▶ [Task objective] Please print all of the records shown below, exactly as given.

Records from a data source
● ● ● ●
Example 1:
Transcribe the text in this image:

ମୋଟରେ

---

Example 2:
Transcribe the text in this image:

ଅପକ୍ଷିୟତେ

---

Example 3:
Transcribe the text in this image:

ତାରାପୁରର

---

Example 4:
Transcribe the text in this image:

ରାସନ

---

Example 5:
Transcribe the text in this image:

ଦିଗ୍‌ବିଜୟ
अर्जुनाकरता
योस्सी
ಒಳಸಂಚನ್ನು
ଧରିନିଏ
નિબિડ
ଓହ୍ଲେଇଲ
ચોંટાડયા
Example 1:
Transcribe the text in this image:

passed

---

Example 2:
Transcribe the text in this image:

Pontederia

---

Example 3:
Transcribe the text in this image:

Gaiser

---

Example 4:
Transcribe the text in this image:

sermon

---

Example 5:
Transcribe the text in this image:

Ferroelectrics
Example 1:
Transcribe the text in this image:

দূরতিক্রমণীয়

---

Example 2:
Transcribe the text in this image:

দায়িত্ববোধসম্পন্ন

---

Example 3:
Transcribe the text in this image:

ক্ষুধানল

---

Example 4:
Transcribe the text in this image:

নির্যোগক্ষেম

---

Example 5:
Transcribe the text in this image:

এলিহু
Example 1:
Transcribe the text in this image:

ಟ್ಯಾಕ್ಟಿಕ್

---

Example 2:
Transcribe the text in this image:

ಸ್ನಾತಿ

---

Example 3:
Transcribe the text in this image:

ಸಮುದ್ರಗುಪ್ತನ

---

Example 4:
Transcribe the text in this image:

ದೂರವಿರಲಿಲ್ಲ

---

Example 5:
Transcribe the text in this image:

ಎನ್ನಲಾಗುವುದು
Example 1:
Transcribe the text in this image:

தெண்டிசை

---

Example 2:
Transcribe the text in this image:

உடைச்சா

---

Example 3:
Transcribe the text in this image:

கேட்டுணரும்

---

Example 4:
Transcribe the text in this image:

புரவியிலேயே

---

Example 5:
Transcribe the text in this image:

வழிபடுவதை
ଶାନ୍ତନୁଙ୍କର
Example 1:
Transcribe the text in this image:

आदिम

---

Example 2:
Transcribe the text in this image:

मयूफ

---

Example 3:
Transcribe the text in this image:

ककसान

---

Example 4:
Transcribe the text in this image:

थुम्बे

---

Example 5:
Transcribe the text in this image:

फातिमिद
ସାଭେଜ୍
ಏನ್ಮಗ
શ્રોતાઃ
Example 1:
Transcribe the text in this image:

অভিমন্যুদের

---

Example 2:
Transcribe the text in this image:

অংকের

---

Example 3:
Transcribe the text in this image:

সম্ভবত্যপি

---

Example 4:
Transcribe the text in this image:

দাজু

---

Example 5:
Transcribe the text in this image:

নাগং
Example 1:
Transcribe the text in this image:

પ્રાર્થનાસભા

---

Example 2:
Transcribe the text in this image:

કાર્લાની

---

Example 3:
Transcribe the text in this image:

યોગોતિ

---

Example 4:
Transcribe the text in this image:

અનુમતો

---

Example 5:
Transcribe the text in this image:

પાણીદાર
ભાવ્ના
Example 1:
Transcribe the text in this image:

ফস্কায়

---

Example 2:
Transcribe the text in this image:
● ● ● ●
▶ [Exercise solution]
Example 1:
Transcribe the text in this image:

ମୋଟରେ

---

Example 2:
Transcribe the text in this image:

ଅପକ୍ଷିୟତେ

---

Example 3:
Transcribe the text in this image:

ତାରାପୁରର

---

Example 4:
Transcribe the text in this image:

ରାସନ

---

Example 5:
Transcribe the text in this image:

ଦିଗ୍‌ବିଜୟ
अर्जुनाकरता
योस्सी
ಒಳಸಂಚನ್ನು
ଧରିନିଏ
નિબિડ
ଓହ୍ଲେଇଲ
ચોંટાડયા
Example 1:
Transcribe the text in this image:

passed

---

Example 2:
Transcribe the text in this image:

Pontederia

---

Example 3:
Transcribe the text in this image:

Gaiser

---

Example 4:
Transcribe the text in this image:

sermon

---

Example 5:
Transcribe the text in this image:

Ferroelectrics
Example 1:
Transcribe the text in this image:

দূরতিক্রমণীয়

---

Example 2:
Transcribe the text in this image:

দায়িত্ববোধসম্পন্ন

---

Example 3:
Transcribe the text in this image:

ক্ষুধানল

---

Example 4:
Transcribe the text in this image:

নির্যোগক্ষেম

---

Example 5:
Transcribe the text in this image:

এলিহু
Example 1:
Transcribe the text in this image:

ಟ್ಯಾಕ್ಟಿಕ್

---

Example 2:
Transcribe the text in this image:

ಸ್ನಾತಿ

---

Example 3:
Transcribe the text in this image:

ಸಮುದ್ರಗುಪ್ತನ

---

Example 4:
Transcribe the text in this image:

ದೂರವಿರಲಿಲ್ಲ

---

Example 5:
Transcribe the text in this image:

ಎನ್ನಲಾಗುವುದು
Example 1:
Transcribe the text in this image:

தெண்டிசை

---

Example 2:
Transcribe the text in this image:

உடைச்சா

---

Example 3:
Transcribe the text in this image:

கேட்டுணரும்

---

Example 4:
Transcribe the text in this image:

புரவியிலேயே

---

Example 5:
Transcribe the text in this image:

வழிபடுவதை
ଶାନ୍ତନୁଙ୍କର
Example 1:
Transcribe the text in this image:

आदिम

---

Example 2:
Transcribe the text in this image:

मयूफ

---

Example 3:
Transcribe the text in this image:

ककसान

---

Example 4:
Transcribe the text in this image:

थुम्बे

---

Example 5:
Transcribe the text in this image:

फातिमिद
ସାଭେଜ୍
ಏನ್ಮಗ
શ્રોતાઃ
Example 1:
Transcribe the text in this image:

অভিমন্যুদের

---

Example 2:
Transcribe the text in this image:

অংকের

---

Example 3:
Transcribe the text in this image:

সম্ভবত্যপি

---

Example 4:
Transcribe the text in this image:

দাজু

---

Example 5:
Transcribe the text in this image:

নাগং
Example 1:
Transcribe the text in this image:

પ્રાર્થનાસભા

---

Example 2:
Transcribe the text in this image:

કાર્લાની

---

Example 3:
Transcribe the text in this image:

યોગોતિ

---

Example 4:
Transcribe the text in this image:

અનુમતો

---

Example 5:
Transcribe the text in this image:

પાણીદાર
ભાવ્ના
Example 1:
Transcribe the text in this image:

ফস্কায়

---

Example 2:
Transcribe the text in this image:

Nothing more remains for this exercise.